There are so many beautiful and wonderful worlds that would be a joy to see. Yet the one I have read that is the most beautifully described is a place called Mistawis. It is a land of mystery and enchantment, where raised eyebrows mean the end of the world (though occasionally the world keeps on spinning despite the eyebrows), cardinal flowers lighten the swamp like ribbons of flame, and islands appear as amethysts. Here a mysterious man is found with crocked eyebrows and a dark past.

Ooh, the possibility gives me the shivers! But this land of deep magic has dangers, evil men who would kidnap the fair maiden from her first dance, a cruel mother whose petty tasks might cause her daughter much suffering… oh, all the traits of a true fairy tale!

But it isn’t.
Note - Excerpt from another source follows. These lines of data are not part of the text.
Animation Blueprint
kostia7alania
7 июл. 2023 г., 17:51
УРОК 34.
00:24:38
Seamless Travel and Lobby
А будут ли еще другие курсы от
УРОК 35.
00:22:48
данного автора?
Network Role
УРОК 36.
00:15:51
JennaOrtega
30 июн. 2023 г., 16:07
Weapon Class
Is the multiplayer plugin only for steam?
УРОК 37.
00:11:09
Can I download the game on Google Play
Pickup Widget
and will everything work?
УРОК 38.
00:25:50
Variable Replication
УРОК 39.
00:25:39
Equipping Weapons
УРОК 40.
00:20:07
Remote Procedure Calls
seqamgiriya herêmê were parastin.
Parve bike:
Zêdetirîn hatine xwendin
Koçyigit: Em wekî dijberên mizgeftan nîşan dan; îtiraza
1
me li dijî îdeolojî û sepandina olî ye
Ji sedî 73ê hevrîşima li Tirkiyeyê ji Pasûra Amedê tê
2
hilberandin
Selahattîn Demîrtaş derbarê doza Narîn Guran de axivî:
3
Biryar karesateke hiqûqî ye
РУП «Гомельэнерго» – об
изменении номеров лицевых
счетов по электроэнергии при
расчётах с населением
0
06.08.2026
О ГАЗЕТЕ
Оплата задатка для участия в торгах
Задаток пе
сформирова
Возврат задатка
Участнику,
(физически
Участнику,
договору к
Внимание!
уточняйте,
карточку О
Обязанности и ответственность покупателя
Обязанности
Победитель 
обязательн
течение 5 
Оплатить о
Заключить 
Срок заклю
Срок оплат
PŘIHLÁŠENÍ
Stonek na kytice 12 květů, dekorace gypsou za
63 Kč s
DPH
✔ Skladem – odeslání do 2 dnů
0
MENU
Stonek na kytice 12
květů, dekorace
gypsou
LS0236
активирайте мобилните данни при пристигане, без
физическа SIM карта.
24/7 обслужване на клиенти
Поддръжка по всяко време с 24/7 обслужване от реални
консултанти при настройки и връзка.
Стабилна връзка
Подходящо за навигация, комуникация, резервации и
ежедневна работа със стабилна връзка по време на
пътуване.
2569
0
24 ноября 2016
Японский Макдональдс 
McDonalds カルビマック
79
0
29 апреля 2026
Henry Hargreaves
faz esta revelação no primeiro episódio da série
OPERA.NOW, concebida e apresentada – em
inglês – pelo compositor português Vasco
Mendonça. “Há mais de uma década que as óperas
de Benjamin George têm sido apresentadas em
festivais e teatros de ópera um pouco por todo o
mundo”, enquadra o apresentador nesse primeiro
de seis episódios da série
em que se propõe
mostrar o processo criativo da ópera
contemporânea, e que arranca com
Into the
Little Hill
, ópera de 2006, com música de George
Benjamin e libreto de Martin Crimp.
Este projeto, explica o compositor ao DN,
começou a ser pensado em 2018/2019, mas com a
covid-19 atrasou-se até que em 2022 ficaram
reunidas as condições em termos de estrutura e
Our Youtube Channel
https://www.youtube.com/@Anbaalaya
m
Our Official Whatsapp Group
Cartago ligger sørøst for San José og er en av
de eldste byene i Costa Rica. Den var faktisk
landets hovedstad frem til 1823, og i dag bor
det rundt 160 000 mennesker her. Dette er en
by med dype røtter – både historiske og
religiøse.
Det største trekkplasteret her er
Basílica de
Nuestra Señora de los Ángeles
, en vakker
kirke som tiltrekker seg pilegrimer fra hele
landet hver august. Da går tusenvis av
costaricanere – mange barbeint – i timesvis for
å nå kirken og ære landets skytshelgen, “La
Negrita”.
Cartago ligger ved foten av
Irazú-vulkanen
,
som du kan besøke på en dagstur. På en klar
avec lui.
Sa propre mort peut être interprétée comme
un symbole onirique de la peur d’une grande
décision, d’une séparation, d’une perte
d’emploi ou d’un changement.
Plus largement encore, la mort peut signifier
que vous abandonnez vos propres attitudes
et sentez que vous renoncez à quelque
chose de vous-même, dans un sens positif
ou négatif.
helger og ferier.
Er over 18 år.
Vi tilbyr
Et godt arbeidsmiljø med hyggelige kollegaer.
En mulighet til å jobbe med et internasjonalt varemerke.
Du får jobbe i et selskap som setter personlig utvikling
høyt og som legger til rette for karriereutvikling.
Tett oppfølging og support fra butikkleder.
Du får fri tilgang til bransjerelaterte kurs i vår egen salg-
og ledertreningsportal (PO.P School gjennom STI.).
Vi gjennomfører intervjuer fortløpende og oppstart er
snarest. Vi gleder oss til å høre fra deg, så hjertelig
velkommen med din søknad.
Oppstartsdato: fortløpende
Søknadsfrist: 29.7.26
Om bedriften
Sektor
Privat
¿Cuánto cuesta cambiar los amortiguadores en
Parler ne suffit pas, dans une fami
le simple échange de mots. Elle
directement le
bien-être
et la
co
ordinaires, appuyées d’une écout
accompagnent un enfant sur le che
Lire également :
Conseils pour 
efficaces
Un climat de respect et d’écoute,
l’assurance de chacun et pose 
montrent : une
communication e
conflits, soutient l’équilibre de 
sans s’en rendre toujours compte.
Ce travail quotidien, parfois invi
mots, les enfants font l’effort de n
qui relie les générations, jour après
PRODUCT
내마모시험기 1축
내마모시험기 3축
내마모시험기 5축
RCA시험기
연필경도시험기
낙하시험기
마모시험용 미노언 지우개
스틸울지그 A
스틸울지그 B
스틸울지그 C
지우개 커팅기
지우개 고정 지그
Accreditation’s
The Mistawis is a real place, in Ontario Canada. Sounds prosaic, right?! (Well, don’t google it for images, I did and I was very disappointed. They had only a few of actual scenery!) But the Mistawis, as seen through the eyes of Valency Jane Stirling Snaith from L.M. Montgomery’s The Blue Castle is that Land of Enchantment where strange and wonderful beauty lies just ahead and ever under her fingertips. If you have the eyes to see it.

Yes, there are many places described by books that I would like to see, but only here would I want to live.

8 thoughts on “Epic Meme Saturday: In a Land Far, Far Away

  1. Wonderful. To describe those places we love, well, can be as magical or moreso than those from our imagination. I my writing, I try to weave the two together, for I have come to realize that the beauty I know personally is a better source for creating beauty than anything else within me.

  2. Someone famous once said that you can only write what you know about. I have never been to the Mistawis or the Muskoka (which are called The Outback in Canada! isn’t that wonderful!?) But I would like to some day, and then I will paint them!

    • I don’t know where that phrase originated, but “write what you know” has become standard (and good) advice for all writers. It took me a while to figure out how that could apply to fantasy writing, but it does.

  3. Love The Blue Castle. Another book landscape I’ve come to love is Gene Stratton Porter’s Limberlost. In the 90’s my travels on business took me to the area and it was heartbreaking to go and realize that that beautiful wetland is gone forever. Porter makes no bones about this in her books, of course, but still…

  4. Ah, a book recommendation! Love those. *adds “The Blue Castle” to perpetually-growing list*

    This discussion does make me reflect on how good writing can make even a real, “mundane” place seem magical. Or not so much “seem” in the sense of faking it, but rather opening one’s eyes to the magic that God built into it, but that we tend to miss. Of course this is one of the joys of historical fiction: I remember reading a short story by Kipling where he described Lahore, Pakistan with such detail and atmosphere that it felt like a ghost city out of a fairy tale, but all the ghostlier for its tangible reality. Likewise, there’s a series of modern/urban fantasy stories I’m writing set loosely where I live, and it’s making me rethink the landscapes and cities that are mundane to me.